The hysterical outburst seemed to be the ace up the woman’s sleeve when tensions become unbearable and she had to let go. At least 80 women in the group mentioned having had one or more hysterical outbursts. Western (American) female patients are not completely exempt from this type of behavior, but they show it less frequently. They tend to have better behavior control and instead give verbal expression to their anger. The standard form of the outburst in Filipino patients is that of shouting, screaming, crying, finally collapsing in a state of exhaustion. The whole episode usually takes about five, no more than ten, minutes.
Each woman added her own particular touch. Throwing and breaking things was common. One housewife threw all the plates on the floor after her silent endurance of non-cooperation from a sister-in-law was exhausted. Two women tried to put their house on fire. Another two had fired a gun; one was about to, but her husband stopped her. Others thrashed about, head-banged, or pounded doors and furniture: In one extreme case, a 35-year-old housewife screamed, shouted, cried, tore off her clothes, cut her hair, struck the maids, ran in the rain, and finally sprawled and kicked on the floor. A few, with less propensity for histrionics, impulsively and without serving notice left home and husband, either returning to mother or, in the case of two women, suddenly moving into an apartment to get the husband away from his family. One woman had the habit of driving the family jeep at high speed whenever enraged. Two young girls in fights with boyfriends resorted to a pattern of scratching them, tearing their shirt, and crying at the same time.

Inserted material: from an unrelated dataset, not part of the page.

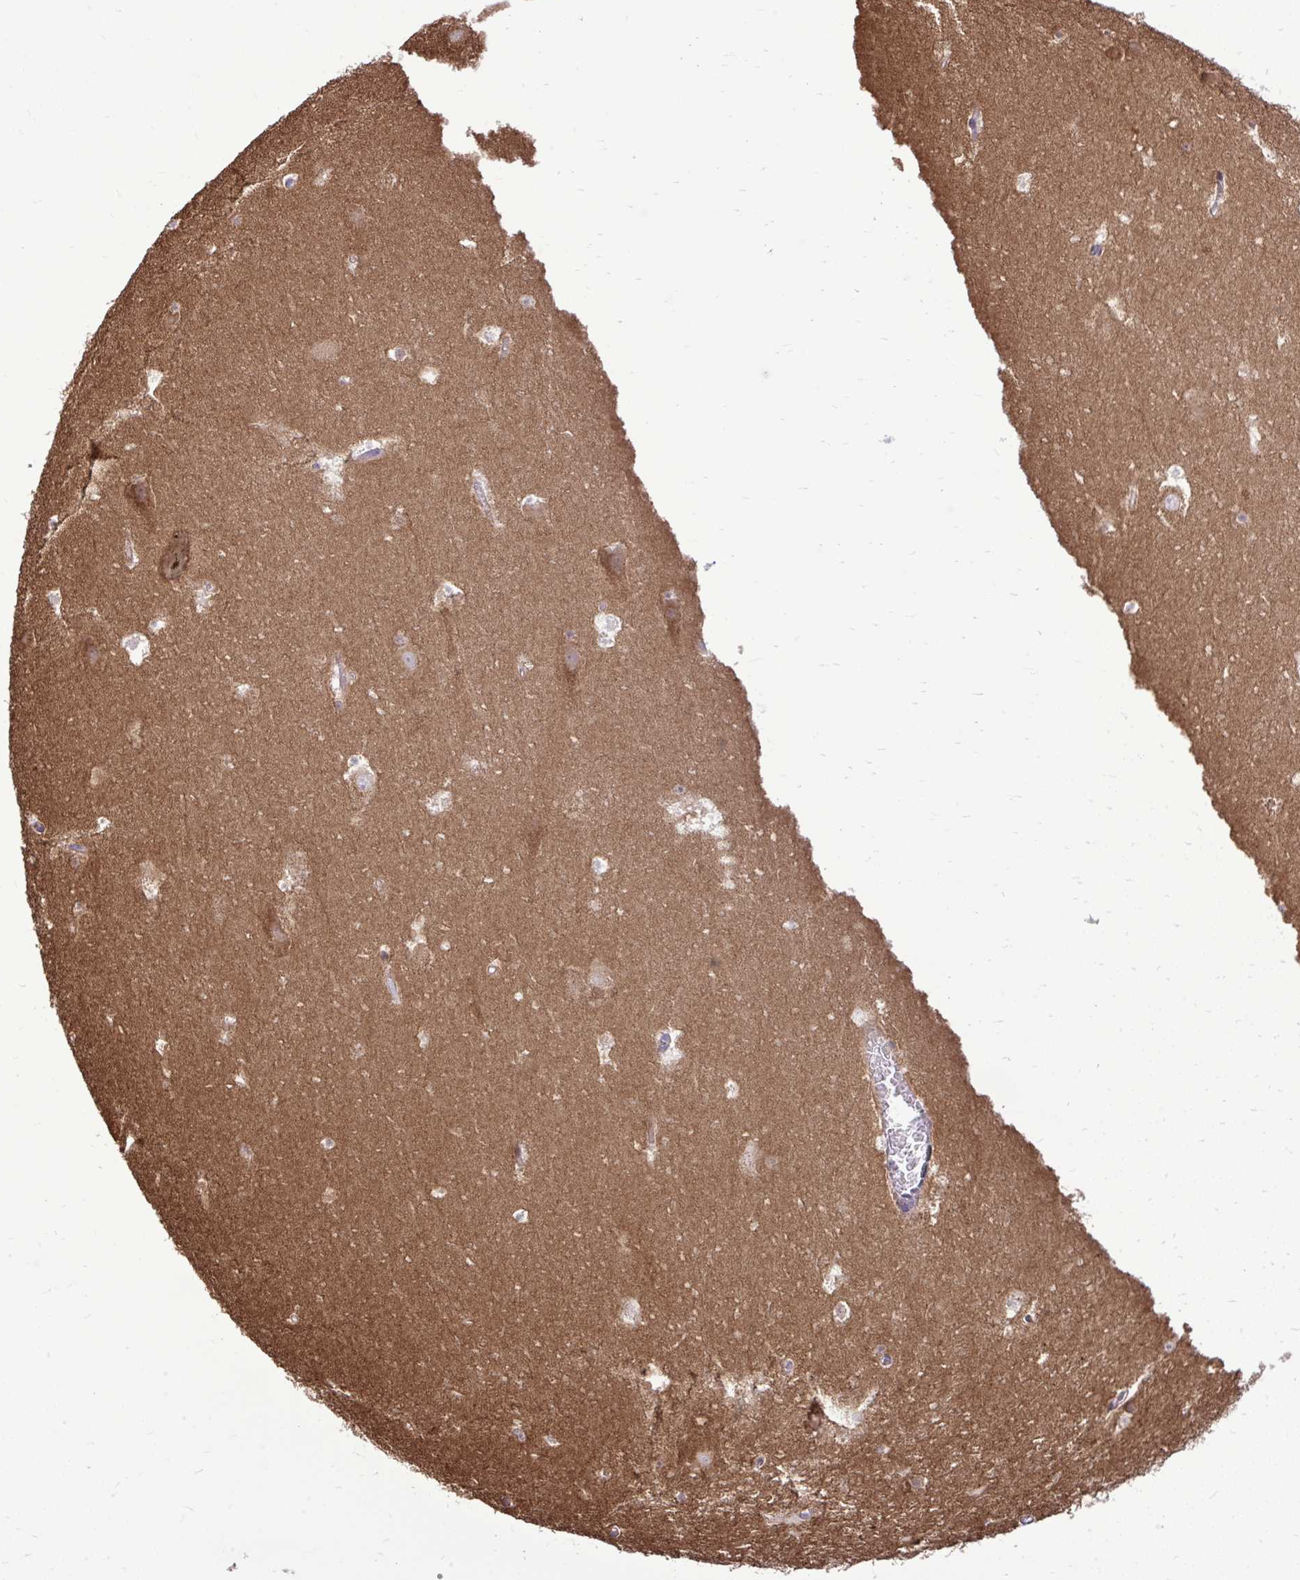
{"staining": {"intensity": "negative", "quantity": "none", "location": "none"}, "tissue": "hippocampus", "cell_type": "Glial cells", "image_type": "normal", "snomed": [{"axis": "morphology", "description": "Normal tissue, NOS"}, {"axis": "topography", "description": "Hippocampus"}], "caption": "An IHC image of normal hippocampus is shown. There is no staining in glial cells of hippocampus. (Brightfield microscopy of DAB immunohistochemistry (IHC) at high magnification).", "gene": "PAIP2", "patient": {"sex": "female", "age": 42}}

Rarely did these hysterical outbursts occur outside the home. Less than ten episodes took place in the office, inside the family car, or had commenced in church, finally reaching its climax at home. Hardly anyone was hurt physically, and only in rare instances did the woman have to be subdued physically. The whole outburst has little aggressive contents. In some, it resembled very much a childish temper-tantrum. In most, it served merely as a momentary release of tension. The patient tended to regard it without much regret or embarrassment. There was little ability to correlate it with the frustrating situation or with the pent-up anger which had triggered it off in the first place.